** Opening Supplied entries block **

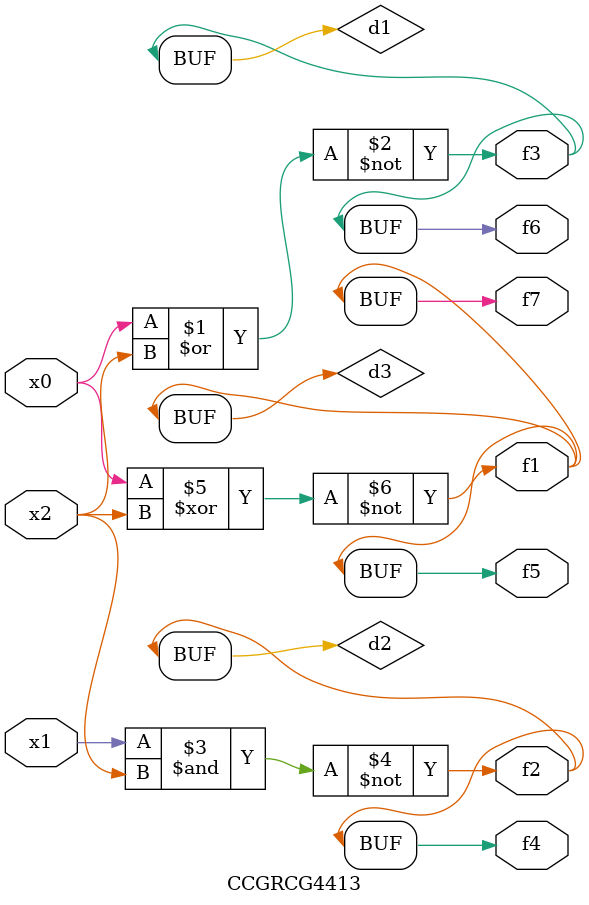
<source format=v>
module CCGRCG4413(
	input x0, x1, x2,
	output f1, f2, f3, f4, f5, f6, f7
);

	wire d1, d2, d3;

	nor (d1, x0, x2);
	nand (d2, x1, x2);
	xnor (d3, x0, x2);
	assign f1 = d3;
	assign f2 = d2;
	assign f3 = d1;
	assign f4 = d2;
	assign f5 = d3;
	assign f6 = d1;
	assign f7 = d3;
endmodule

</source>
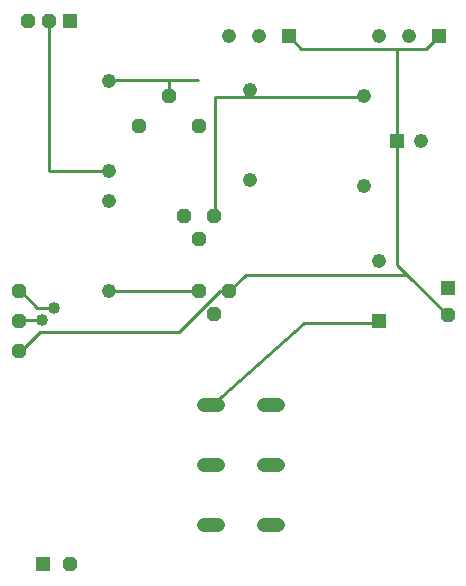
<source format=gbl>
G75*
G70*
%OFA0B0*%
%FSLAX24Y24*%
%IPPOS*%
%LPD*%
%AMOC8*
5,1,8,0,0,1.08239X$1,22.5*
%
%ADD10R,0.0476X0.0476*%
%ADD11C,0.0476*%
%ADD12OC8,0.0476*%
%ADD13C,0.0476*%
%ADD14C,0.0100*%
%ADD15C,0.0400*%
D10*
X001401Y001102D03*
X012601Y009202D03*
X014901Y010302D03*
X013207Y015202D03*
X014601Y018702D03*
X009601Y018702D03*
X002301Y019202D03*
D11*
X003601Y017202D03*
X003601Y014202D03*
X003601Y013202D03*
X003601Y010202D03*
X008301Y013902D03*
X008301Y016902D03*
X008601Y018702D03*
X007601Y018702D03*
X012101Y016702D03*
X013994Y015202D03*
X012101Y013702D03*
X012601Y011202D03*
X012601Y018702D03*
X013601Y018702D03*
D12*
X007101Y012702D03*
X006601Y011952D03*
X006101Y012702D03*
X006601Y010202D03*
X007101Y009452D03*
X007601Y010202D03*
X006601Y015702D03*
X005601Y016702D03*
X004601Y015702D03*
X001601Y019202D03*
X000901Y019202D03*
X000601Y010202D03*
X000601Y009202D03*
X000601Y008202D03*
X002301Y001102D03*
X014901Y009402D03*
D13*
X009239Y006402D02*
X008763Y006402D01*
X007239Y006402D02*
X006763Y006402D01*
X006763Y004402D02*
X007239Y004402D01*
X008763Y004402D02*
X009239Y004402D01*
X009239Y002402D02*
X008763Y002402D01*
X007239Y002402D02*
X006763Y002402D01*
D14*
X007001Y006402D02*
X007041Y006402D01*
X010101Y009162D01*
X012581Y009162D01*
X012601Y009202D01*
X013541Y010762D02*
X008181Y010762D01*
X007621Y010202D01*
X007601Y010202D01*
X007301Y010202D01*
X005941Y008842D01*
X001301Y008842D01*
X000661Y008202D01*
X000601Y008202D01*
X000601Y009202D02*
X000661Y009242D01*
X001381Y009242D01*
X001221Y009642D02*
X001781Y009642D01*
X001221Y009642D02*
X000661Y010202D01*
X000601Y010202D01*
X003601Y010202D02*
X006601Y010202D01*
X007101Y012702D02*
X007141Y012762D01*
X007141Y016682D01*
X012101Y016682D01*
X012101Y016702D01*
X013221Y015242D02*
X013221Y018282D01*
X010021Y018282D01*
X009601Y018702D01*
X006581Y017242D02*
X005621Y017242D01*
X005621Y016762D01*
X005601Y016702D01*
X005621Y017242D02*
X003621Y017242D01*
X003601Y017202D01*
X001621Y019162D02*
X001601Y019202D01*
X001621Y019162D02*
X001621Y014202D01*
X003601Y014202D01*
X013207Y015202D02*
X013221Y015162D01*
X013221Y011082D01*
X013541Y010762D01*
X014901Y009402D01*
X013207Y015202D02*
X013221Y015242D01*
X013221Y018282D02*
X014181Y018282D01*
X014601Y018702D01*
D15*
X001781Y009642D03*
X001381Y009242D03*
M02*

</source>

** Closing Supplied entries block **
** Opening Supplied entries block **

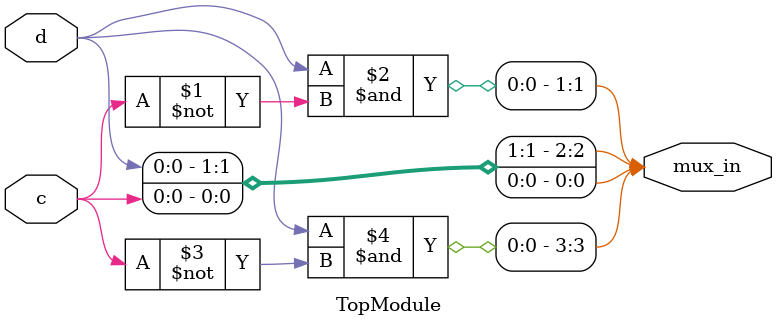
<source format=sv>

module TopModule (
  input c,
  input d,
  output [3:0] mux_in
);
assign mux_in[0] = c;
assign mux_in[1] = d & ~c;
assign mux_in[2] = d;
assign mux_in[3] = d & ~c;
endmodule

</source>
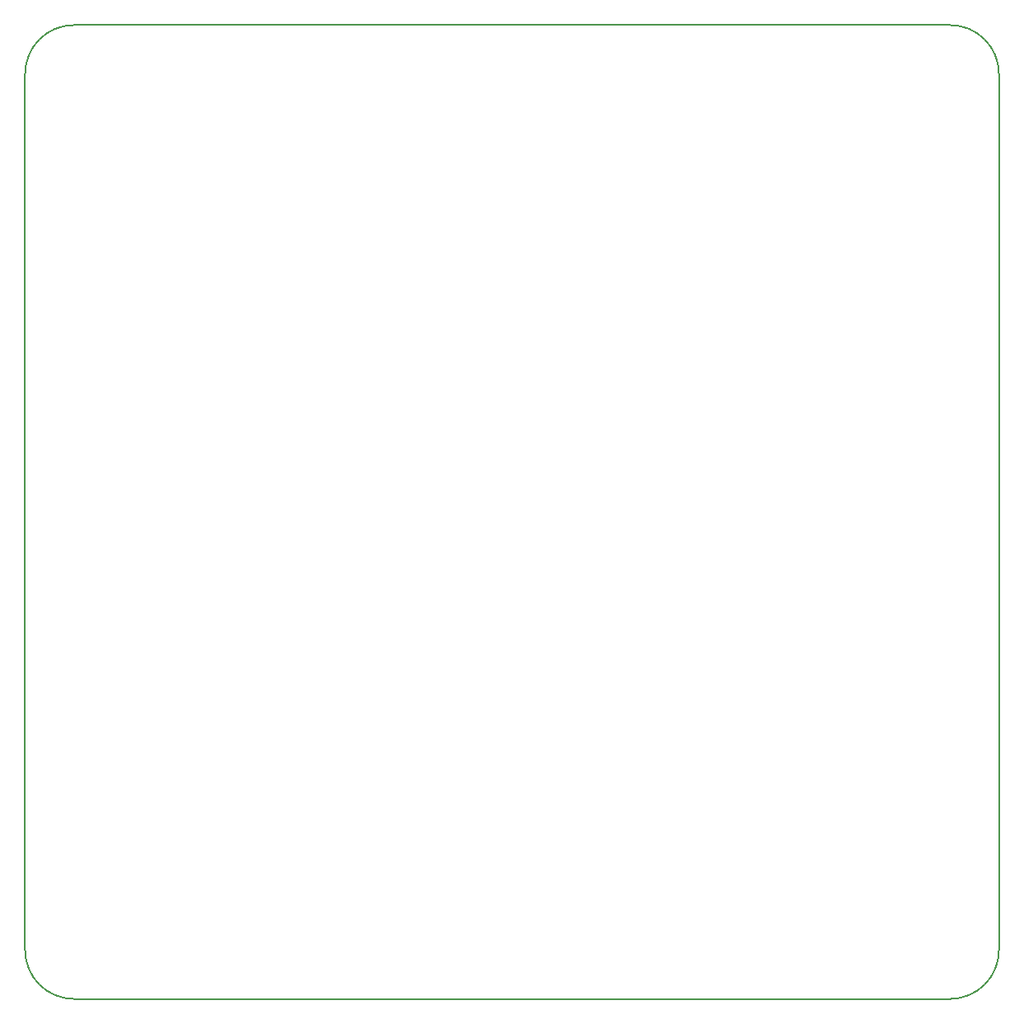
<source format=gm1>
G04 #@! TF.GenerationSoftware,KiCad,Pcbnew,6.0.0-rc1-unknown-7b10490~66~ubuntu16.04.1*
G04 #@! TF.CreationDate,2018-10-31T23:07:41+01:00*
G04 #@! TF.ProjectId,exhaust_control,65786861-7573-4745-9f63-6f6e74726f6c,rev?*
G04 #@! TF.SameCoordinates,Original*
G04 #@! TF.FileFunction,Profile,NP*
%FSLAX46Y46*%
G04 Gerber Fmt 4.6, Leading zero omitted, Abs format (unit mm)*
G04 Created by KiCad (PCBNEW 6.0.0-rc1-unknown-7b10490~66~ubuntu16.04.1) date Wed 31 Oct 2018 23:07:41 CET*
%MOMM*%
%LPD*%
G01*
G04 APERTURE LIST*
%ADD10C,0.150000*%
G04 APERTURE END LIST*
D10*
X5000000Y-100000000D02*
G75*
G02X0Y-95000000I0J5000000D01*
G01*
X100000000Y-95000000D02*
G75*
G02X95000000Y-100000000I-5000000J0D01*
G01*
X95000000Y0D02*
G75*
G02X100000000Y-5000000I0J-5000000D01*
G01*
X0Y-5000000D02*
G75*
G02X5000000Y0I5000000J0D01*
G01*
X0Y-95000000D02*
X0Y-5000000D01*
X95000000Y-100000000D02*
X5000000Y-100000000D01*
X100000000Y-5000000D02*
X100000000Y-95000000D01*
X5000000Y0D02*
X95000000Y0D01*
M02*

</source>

** Closing Supplied entries block **

Job item – Using the listing above, repeat word for word each line from the one with "<source format=v>" down to the one with "X003601Y013202D03*", both included. Omit all pictures.

Answer –
<source format=v>
module CCGRCG4413(
	input x0, x1, x2,
	output f1, f2, f3, f4, f5, f6, f7
);

	wire d1, d2, d3;

	nor (d1, x0, x2);
	nand (d2, x1, x2);
	xnor (d3, x0, x2);
	assign f1 = d3;
	assign f2 = d2;
	assign f3 = d1;
	assign f4 = d2;
	assign f5 = d3;
	assign f6 = d1;
	assign f7 = d3;
endmodule

</source>
<source format=gbl>
G75*
G70*
%OFA0B0*%
%FSLAX24Y24*%
%IPPOS*%
%LPD*%
%AMOC8*
5,1,8,0,0,1.08239X$1,22.5*
%
%ADD10R,0.0476X0.0476*%
%ADD11C,0.0476*%
%ADD12OC8,0.0476*%
%ADD13C,0.0476*%
%ADD14C,0.0100*%
%ADD15C,0.0400*%
D10*
X001401Y001102D03*
X012601Y009202D03*
X014901Y010302D03*
X013207Y015202D03*
X014601Y018702D03*
X009601Y018702D03*
X002301Y019202D03*
D11*
X003601Y017202D03*
X003601Y014202D03*
X003601Y013202D03*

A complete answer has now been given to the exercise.